__Task requirements__.
Can you render every line of the entries below as a Markdown table with the columns Row and Text, numbering the rows in order? Skip any blank lines and leave the pictures out.

__Data excerpts__.
* * *

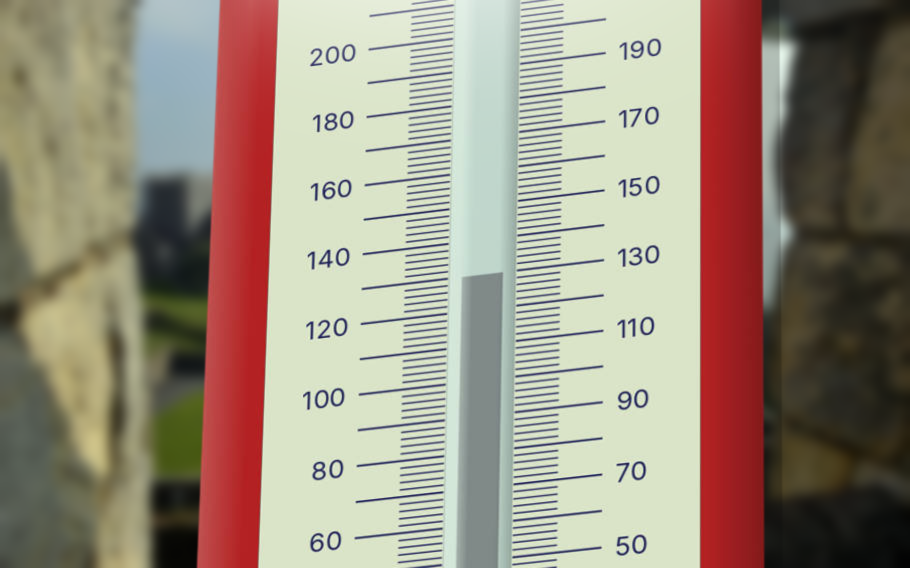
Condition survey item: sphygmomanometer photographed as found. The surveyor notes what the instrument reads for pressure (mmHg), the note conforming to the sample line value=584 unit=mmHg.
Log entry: value=130 unit=mmHg
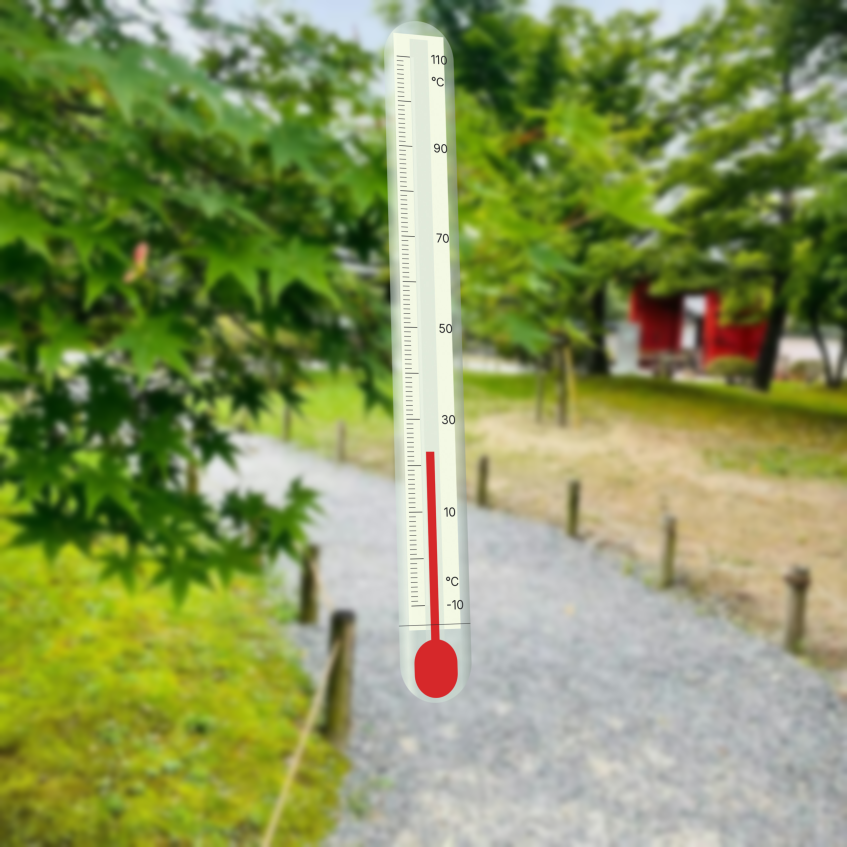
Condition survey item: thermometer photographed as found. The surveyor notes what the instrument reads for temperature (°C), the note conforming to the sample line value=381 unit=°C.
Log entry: value=23 unit=°C
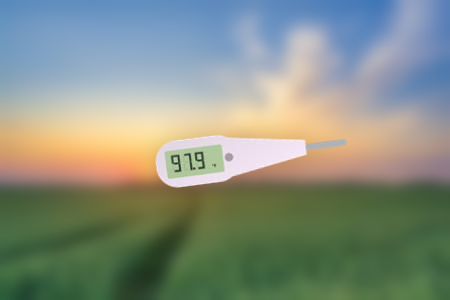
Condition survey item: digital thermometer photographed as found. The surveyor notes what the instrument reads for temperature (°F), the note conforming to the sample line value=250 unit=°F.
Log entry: value=97.9 unit=°F
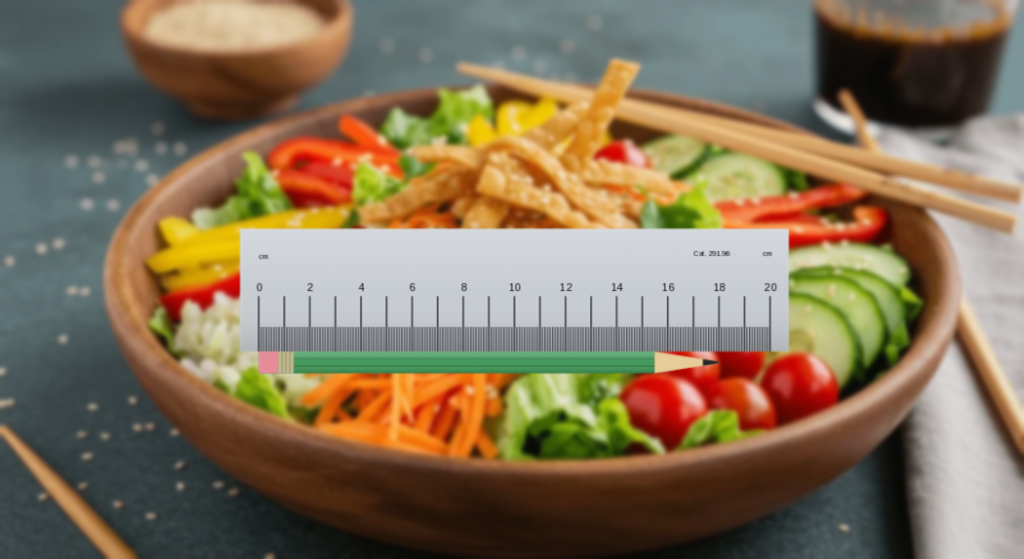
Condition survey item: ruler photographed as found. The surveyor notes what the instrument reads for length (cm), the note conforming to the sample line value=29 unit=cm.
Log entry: value=18 unit=cm
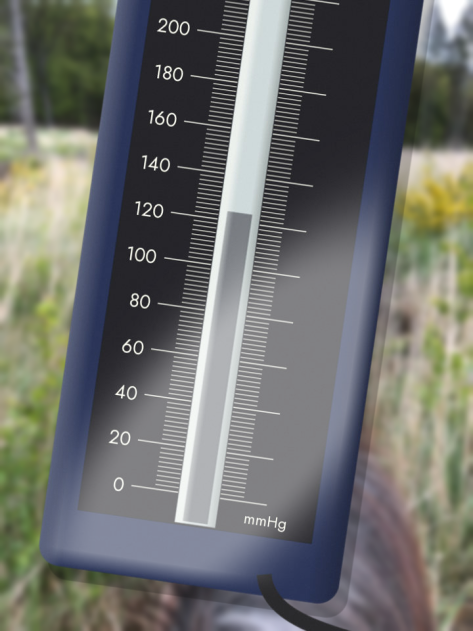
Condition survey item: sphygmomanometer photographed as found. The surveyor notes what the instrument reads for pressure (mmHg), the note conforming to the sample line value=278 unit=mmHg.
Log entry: value=124 unit=mmHg
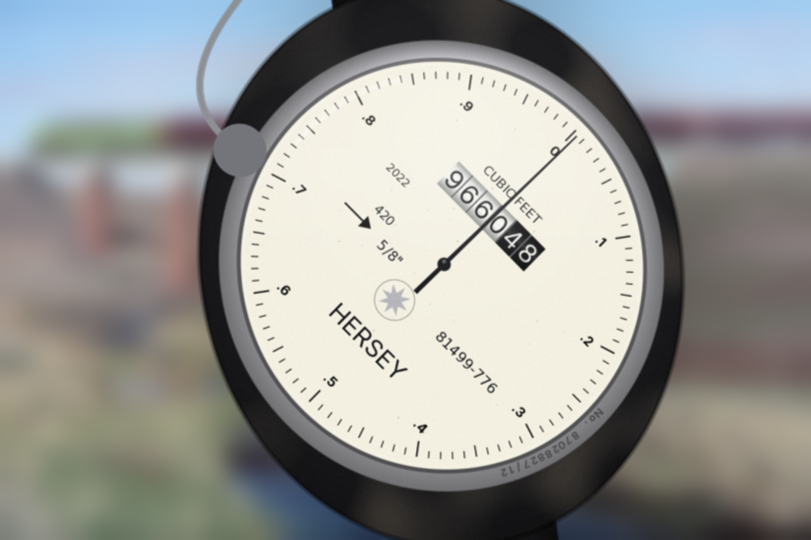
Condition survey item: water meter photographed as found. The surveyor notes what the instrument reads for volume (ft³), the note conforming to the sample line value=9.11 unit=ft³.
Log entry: value=966048.00 unit=ft³
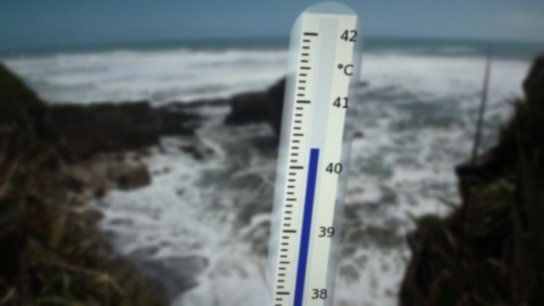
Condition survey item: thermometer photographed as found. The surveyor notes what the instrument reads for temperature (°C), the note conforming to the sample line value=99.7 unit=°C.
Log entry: value=40.3 unit=°C
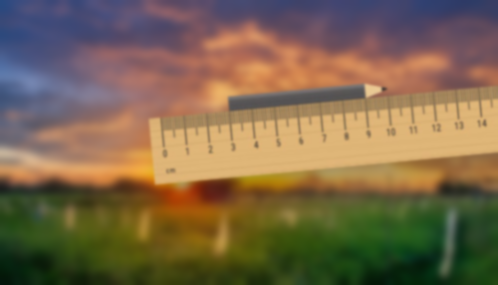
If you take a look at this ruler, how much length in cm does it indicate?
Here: 7 cm
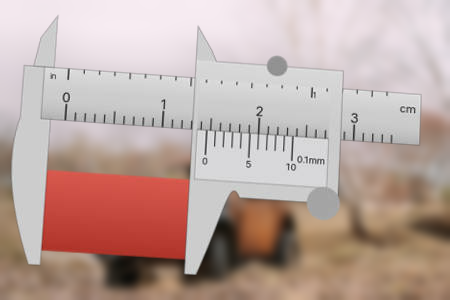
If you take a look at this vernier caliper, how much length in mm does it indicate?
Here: 14.6 mm
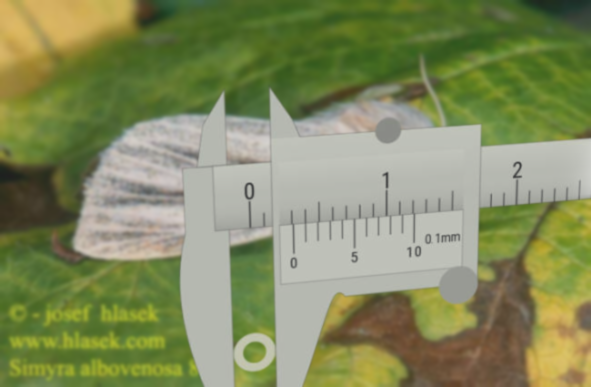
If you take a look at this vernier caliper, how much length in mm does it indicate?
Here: 3.1 mm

* * *

__Answer section__.
| Row | Text |
|---|---|
| 1 | Condition survey item: sphygmomanometer photographed as found. The surveyor notes what the instrument reads for pressure (mmHg), the note conforming to the sample line value=584 unit=mmHg. |
| 2 | Log entry: value=130 unit=mmHg |
| 3 | Condition survey item: thermometer photographed as found. The surveyor notes what the instrument reads for temperature (°C), the note conforming to the sample line value=381 unit=°C. |
| 4 | Log entry: value=23 unit=°C |
| 5 | Condition survey item: digital thermometer photographed as found. The surveyor notes what the instrument reads for temperature (°F), the note conforming to the sample line value=250 unit=°F. |
| 6 | Log entry: value=97.9 unit=°F |
| 7 | Condition survey item: ruler photographed as found. The surveyor notes what the instrument reads for length (cm), the note conforming to the sample line value=29 unit=cm. |
| 8 | Log entry: value=18 unit=cm |
| 9 | Condition survey item: sphygmomanometer photographed as found. The surveyor notes what the instrument reads for pressure (mmHg), the note conforming to the sample line value=278 unit=mmHg. |
| 10 | Log entry: value=124 unit=mmHg |
| 11 | Condition survey item: water meter photographed as found. The surveyor notes what the instrument reads for volume (ft³), the note conforming to the sample line value=9.11 unit=ft³. |
| 12 | Log entry: value=966048.00 unit=ft³ |
| 13 | Condition survey item: thermometer photographed as found. The surveyor notes what the instrument reads for temperature (°C), the note conforming to the sample line value=99.7 unit=°C. |
| 14 | Log entry: value=40.3 unit=°C |
| 15 | If you take a look at this ruler, how much length in cm does it indicate? |
| 16 | Here: 7 cm |
| 17 | If you take a look at this vernier caliper, how much length in mm does it indicate? |
| 18 | Here: 14.6 mm |
| 19 | If you take a look at this vernier caliper, how much length in mm does it indicate? |
| 20 | Here: 3.1 mm |